++++ DATA FOR ANALYSIS ++++

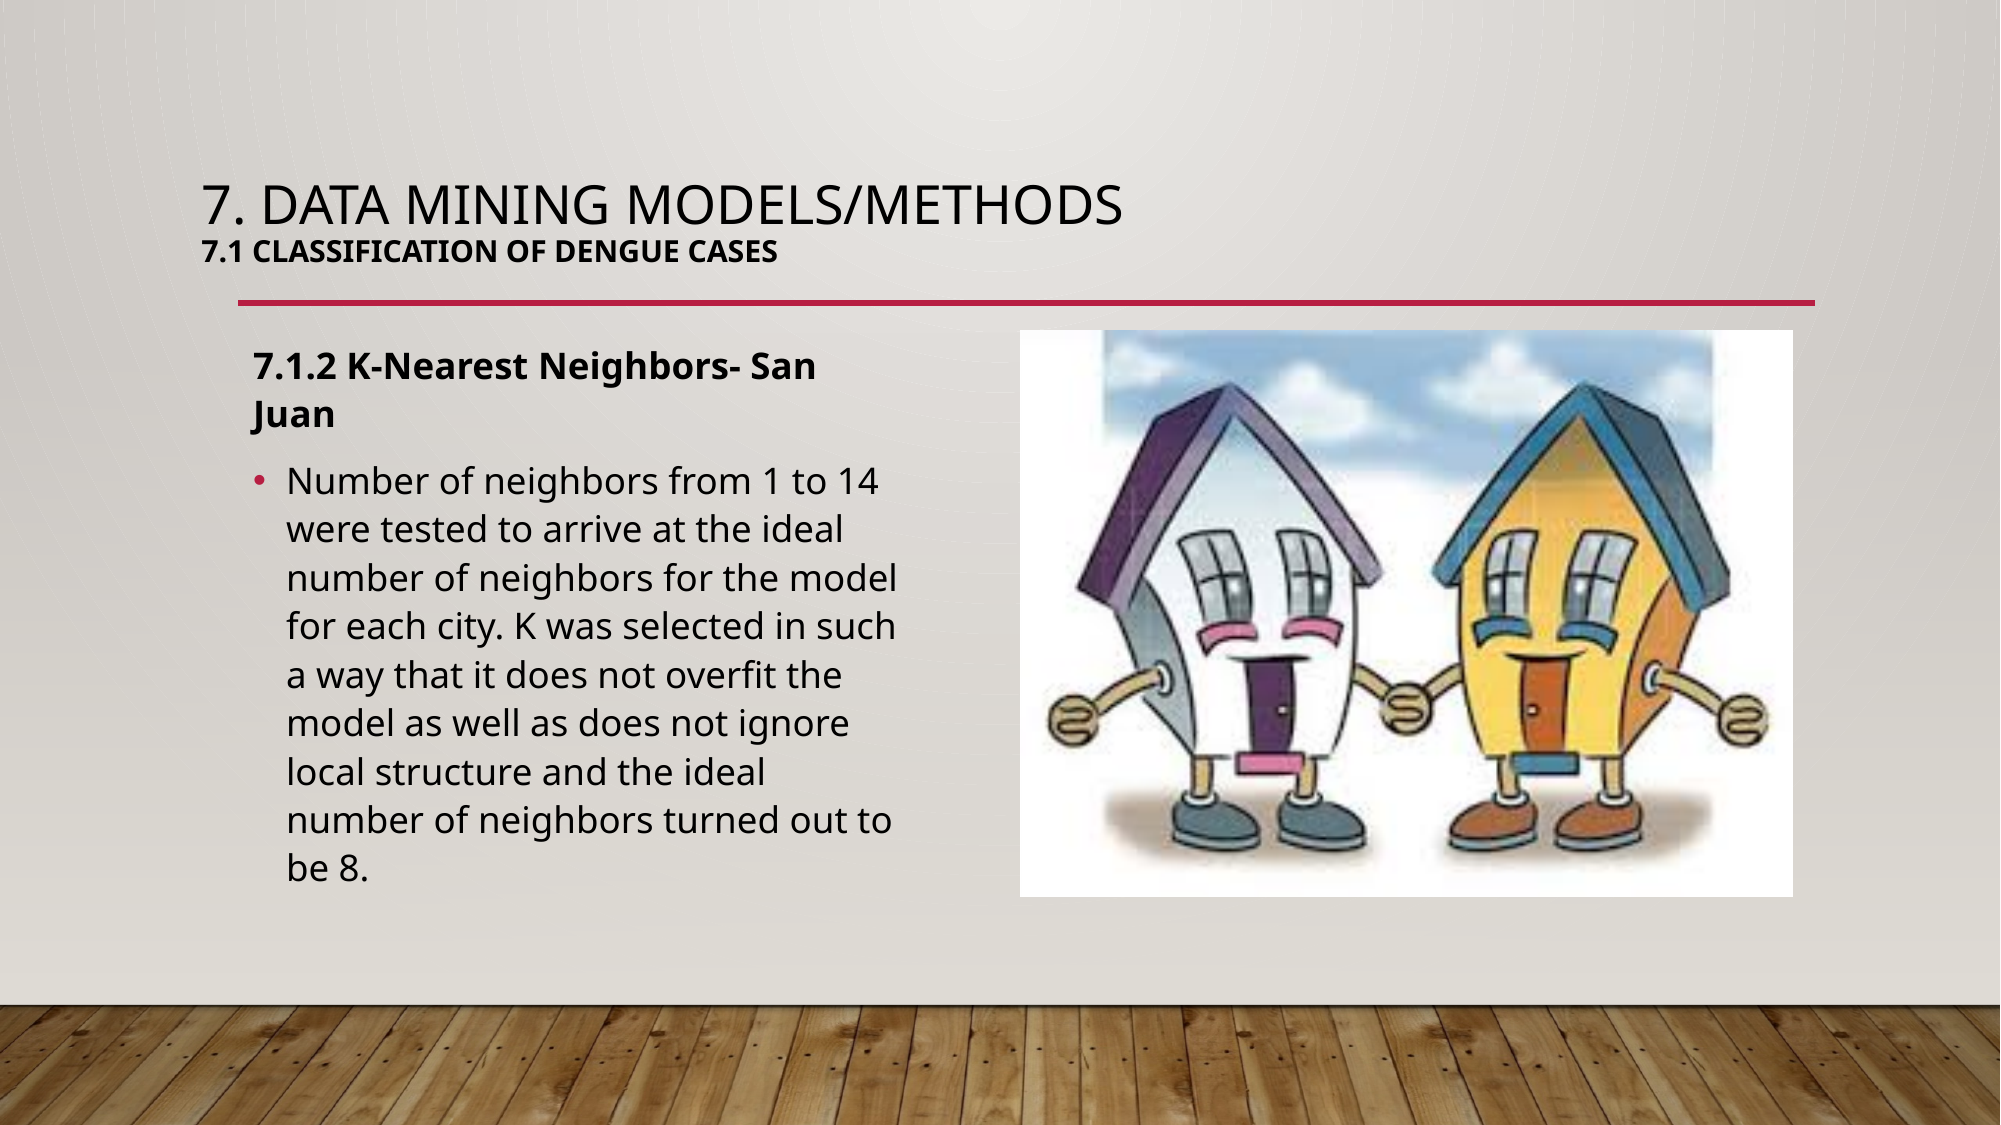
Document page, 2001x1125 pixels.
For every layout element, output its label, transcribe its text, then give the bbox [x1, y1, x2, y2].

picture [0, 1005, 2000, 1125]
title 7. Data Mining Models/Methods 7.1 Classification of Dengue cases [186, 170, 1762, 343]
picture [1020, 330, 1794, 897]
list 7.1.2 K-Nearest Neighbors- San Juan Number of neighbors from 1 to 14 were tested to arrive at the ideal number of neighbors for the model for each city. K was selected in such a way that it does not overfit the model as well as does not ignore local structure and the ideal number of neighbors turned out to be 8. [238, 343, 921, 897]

++++
++++ DATA FOR ANALYSIS ++++

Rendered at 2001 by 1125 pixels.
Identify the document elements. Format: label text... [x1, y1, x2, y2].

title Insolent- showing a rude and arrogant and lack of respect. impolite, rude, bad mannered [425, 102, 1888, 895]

++++

= ASSIGNED TASK =
The answer must consist of every line in the records above that contains the word "pixels".

= WRITTEN SOLUTION =
Document page, 2001x1125 pixels.
Rendered at 2001 by 1125 pixels.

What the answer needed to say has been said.